╭─ SOURCE TEXT

Brad Feld

Back to Blog

Please Wear a DIY Cloth Mask in Public

Apr 04, 2020
Category Crisis

The CDC finally issued guidance to Use of Cloth Face Coverings to Help Slow the Spread of COVID-19. If you go out in public, please wear a “Cloth Face Covering.”

I’m using every ounce of energy that I have to avoid talking about the politics of any of this. Rather, I’m focusing on actionable things with clear reasoning for them.

Before I explain why this is so important, here are two websites that clarify the types of face coverings I’m talking about. Specifically, these are homemade (or DIY) cloth face coverings.

CDC: Use of Cloth Face Coverings to Help Slow the Spread of COVID-19

Colorado Mask Project: Provide all Coloradans with DIY masks to help slow the spread of COVID-19.

You do not need an N95 mask. You do not need a surgical mask. You do not need a mask you buy in the store. You just need a cloth face covering that you can make yourself at home.

There has been endless discussion about the efficacy of masks in general, and more specifically for “the public.” There are plenty of recent credible discussions about this from sources like the American Association for the Advancement of Science (Would everyone wearing face masks help us slow the pandemic?). Feel free to wade through all that stuff, but here’s the punch line.

╰─

*PROBLEM TO WORK ON*
Quote the blog post on wearing a DIY cloth mask in public in full, word for word.

╭─ GIVEN DATA

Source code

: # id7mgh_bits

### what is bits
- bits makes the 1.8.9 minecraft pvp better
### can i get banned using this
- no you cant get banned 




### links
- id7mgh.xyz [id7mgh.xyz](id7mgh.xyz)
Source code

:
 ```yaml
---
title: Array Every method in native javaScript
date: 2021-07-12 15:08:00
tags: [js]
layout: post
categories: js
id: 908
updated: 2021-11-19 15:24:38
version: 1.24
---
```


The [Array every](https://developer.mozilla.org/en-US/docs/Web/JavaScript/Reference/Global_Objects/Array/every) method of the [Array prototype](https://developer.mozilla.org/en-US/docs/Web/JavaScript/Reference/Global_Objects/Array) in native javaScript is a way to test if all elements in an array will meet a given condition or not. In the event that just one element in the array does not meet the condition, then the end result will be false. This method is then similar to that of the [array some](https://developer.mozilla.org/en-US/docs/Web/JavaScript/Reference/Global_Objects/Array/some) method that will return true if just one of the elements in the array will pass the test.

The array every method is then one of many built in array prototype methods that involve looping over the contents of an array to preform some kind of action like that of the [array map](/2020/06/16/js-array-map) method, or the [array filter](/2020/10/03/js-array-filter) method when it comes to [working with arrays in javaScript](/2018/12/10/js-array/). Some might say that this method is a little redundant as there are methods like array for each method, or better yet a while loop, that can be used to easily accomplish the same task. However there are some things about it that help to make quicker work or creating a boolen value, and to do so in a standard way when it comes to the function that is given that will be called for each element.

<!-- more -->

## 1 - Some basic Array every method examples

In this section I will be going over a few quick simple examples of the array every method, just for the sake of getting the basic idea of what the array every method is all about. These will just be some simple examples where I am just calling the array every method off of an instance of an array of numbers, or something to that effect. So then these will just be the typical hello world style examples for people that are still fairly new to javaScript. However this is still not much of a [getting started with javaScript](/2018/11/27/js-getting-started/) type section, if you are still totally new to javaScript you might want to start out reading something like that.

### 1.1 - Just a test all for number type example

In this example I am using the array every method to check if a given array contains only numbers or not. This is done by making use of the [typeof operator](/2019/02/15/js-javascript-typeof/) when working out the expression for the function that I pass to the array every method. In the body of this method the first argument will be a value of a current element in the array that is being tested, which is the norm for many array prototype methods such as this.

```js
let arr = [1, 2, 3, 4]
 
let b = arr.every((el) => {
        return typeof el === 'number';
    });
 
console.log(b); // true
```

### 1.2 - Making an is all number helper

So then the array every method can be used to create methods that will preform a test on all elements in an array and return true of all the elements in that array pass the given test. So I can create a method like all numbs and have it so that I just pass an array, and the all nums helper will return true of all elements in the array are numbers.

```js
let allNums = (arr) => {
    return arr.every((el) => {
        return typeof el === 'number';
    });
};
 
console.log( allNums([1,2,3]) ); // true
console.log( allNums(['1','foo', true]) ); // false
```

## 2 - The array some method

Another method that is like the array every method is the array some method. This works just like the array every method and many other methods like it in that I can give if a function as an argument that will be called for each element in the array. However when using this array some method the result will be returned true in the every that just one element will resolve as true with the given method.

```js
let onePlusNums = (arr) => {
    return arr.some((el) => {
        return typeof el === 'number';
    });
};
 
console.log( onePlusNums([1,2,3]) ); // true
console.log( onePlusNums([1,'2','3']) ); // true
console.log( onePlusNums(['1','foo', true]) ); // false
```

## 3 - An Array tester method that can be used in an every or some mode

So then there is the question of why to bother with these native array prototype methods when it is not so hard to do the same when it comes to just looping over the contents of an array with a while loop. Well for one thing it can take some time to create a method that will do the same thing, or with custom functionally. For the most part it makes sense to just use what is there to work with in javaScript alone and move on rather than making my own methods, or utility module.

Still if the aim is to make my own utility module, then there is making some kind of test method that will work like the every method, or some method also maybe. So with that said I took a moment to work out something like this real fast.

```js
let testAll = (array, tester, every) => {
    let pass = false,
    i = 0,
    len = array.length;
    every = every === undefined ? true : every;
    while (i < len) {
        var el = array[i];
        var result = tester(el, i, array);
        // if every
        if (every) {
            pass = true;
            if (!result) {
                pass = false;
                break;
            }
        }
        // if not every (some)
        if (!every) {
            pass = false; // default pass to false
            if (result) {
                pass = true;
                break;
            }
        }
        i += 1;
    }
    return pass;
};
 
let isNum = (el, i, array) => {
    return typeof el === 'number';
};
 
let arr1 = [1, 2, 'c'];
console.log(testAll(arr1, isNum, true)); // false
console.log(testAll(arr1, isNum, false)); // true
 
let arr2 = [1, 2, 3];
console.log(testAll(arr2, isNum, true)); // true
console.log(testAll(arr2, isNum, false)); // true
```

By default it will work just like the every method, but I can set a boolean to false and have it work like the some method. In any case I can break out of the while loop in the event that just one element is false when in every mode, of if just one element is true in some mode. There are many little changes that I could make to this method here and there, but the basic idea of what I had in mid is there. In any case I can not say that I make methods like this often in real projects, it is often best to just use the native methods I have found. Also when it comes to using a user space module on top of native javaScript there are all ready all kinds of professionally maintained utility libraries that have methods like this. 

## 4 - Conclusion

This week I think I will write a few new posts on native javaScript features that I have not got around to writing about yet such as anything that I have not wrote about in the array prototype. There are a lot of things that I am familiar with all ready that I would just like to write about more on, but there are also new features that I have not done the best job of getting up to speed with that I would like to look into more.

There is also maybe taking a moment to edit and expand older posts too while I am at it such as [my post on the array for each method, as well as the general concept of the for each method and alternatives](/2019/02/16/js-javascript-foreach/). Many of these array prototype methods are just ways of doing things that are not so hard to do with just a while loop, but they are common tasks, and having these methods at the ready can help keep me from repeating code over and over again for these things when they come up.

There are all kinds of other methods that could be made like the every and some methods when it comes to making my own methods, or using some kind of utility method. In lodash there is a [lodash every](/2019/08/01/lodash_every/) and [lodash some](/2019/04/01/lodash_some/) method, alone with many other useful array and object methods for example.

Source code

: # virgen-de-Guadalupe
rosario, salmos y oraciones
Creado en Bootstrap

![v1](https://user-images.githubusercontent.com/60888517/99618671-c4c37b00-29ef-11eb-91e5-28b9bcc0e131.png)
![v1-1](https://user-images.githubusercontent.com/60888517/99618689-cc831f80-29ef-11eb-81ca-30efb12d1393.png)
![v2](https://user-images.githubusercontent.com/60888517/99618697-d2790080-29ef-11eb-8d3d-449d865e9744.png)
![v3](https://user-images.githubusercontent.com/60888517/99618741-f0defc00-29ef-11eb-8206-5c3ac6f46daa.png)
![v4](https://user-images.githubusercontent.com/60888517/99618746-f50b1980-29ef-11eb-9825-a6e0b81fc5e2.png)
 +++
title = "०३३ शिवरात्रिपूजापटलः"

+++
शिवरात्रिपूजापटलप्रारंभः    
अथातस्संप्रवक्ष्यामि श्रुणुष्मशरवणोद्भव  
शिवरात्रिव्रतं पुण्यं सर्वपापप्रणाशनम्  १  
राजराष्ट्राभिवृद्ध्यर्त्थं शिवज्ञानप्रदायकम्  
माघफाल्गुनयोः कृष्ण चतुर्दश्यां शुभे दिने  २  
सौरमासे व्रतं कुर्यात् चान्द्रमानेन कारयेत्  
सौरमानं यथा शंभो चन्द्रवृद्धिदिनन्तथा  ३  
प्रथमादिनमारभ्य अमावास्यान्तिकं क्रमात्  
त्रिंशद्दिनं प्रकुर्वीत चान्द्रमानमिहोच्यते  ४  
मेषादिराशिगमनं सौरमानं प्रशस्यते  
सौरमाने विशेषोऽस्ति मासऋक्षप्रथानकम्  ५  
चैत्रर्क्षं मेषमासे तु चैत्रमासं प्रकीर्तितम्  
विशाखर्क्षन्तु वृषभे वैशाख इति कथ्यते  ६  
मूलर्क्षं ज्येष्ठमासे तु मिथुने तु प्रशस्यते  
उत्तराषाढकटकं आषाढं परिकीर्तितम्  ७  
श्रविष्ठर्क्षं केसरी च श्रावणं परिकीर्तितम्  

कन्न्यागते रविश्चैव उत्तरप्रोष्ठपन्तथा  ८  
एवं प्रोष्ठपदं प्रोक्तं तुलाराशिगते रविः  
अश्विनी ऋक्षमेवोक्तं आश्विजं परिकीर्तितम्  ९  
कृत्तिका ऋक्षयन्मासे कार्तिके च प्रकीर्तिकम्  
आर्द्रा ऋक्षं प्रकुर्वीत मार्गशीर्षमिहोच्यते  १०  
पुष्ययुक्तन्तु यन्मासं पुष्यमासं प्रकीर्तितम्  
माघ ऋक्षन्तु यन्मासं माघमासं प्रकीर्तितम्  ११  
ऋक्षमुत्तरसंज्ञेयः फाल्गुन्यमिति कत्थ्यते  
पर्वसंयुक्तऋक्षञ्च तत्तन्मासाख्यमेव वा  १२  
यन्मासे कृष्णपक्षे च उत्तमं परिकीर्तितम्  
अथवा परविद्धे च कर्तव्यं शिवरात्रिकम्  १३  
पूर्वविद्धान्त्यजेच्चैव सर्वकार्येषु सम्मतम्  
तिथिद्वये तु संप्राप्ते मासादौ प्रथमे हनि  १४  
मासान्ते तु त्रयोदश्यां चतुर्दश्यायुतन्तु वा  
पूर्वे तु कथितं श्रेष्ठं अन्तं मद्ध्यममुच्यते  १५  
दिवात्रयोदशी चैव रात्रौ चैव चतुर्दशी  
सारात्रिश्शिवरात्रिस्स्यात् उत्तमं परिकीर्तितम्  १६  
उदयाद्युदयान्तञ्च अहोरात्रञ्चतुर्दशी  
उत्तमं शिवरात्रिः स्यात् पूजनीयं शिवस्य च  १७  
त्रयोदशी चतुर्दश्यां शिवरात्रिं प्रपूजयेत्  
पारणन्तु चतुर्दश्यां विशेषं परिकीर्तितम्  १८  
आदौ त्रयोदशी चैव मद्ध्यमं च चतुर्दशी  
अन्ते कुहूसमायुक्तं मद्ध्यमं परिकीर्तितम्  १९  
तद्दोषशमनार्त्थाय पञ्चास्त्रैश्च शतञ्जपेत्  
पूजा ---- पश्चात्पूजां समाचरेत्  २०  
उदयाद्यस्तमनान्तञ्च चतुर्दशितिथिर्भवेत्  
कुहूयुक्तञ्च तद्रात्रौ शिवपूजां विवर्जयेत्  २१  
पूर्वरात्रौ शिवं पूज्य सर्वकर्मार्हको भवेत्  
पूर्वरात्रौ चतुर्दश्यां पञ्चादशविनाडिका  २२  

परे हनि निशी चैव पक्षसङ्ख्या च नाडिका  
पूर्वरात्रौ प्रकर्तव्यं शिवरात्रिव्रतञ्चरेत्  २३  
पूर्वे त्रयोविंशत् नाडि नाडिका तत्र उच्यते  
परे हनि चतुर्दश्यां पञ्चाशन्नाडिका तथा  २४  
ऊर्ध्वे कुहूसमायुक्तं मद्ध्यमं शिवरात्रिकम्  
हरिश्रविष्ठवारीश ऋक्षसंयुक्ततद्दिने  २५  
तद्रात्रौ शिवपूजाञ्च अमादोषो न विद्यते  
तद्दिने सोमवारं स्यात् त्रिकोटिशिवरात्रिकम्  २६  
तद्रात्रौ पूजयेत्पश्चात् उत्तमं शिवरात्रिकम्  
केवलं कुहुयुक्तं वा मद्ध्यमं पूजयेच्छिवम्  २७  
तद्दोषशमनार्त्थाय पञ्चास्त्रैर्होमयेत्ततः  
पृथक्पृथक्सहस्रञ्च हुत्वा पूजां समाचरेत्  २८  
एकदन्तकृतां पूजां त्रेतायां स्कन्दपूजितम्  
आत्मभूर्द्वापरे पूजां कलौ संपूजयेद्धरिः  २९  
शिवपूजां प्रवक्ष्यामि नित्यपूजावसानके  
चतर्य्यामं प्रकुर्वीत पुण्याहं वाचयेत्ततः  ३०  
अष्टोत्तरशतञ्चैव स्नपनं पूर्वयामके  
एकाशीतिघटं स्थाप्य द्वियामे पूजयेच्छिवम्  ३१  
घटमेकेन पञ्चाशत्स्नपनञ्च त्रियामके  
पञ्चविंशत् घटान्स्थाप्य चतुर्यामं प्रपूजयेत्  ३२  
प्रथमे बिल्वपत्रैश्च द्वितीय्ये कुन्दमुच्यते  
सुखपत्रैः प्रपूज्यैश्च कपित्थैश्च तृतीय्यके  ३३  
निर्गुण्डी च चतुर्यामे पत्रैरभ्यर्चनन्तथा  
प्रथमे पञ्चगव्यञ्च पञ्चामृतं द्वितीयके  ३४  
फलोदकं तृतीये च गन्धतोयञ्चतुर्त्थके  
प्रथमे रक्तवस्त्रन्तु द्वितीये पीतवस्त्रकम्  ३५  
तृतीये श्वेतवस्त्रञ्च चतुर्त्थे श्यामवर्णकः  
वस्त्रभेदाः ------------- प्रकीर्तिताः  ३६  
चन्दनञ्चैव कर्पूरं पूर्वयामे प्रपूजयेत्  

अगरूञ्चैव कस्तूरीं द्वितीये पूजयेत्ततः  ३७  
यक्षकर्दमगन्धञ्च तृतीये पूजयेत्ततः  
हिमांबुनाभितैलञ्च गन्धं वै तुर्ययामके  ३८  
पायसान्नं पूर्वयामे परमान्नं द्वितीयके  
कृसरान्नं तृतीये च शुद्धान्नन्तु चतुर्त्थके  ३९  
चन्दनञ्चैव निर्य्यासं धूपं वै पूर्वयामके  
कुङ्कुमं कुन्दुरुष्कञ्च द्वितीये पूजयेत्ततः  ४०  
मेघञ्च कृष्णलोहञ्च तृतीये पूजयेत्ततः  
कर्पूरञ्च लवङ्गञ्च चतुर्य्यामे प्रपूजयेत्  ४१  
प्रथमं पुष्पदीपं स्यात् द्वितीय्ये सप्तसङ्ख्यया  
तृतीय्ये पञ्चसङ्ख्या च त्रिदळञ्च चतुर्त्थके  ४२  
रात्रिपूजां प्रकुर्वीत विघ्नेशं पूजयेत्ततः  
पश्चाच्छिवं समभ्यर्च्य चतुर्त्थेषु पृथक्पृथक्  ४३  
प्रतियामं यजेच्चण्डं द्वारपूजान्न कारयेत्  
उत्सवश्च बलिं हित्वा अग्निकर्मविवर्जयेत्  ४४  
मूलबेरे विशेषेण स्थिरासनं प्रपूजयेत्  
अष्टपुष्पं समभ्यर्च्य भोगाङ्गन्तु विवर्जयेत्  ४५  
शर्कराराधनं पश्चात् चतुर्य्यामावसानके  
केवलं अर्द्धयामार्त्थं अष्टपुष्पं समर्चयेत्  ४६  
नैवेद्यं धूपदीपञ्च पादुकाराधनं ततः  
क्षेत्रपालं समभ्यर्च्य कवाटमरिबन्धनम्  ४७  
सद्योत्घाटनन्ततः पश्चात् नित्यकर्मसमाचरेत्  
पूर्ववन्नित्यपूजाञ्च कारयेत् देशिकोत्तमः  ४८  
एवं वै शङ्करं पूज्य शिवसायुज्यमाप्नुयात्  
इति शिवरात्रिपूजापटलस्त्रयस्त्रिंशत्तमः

╰─

*ANSWER*
Brad Feld

Back to Blog

Please Wear a DIY Cloth Mask in Public

Apr 04, 2020
Category Crisis

The CDC finally issued guidance to Use of Cloth Face Coverings to Help Slow the Spread of COVID-19. If you go out in public, please wear a “Cloth Face Covering.”

I’m using every ounce of energy that I have to avoid talking about the politics of any of this. Rather, I’m focusing on actionable things with clear reasoning for them.

Before I explain why this is so important, here are two websites that clarify the types of face coverings I’m talking about. Specifically, these are homemade (or DIY) cloth face coverings.

CDC: Use of Cloth Face Coverings to Help Slow the Spread of COVID-19

Colorado Mask Project: Provide all Coloradans with DIY masks to help slow the spread of COVID-19.

You do not need an N95 mask. You do not need a surgical mask. You do not need a mask you buy in the store. You just need a cloth face covering that you can make yourself at home.

There has been endless discussion about the efficacy of masks in general, and more specifically for “the public.” There are plenty of recent credible discussions about this from sources like the American Association for the Advancement of Science (Would everyone wearing face masks help us slow the pandemic?). Feel free to wade through all that stuff, but here’s the punch line.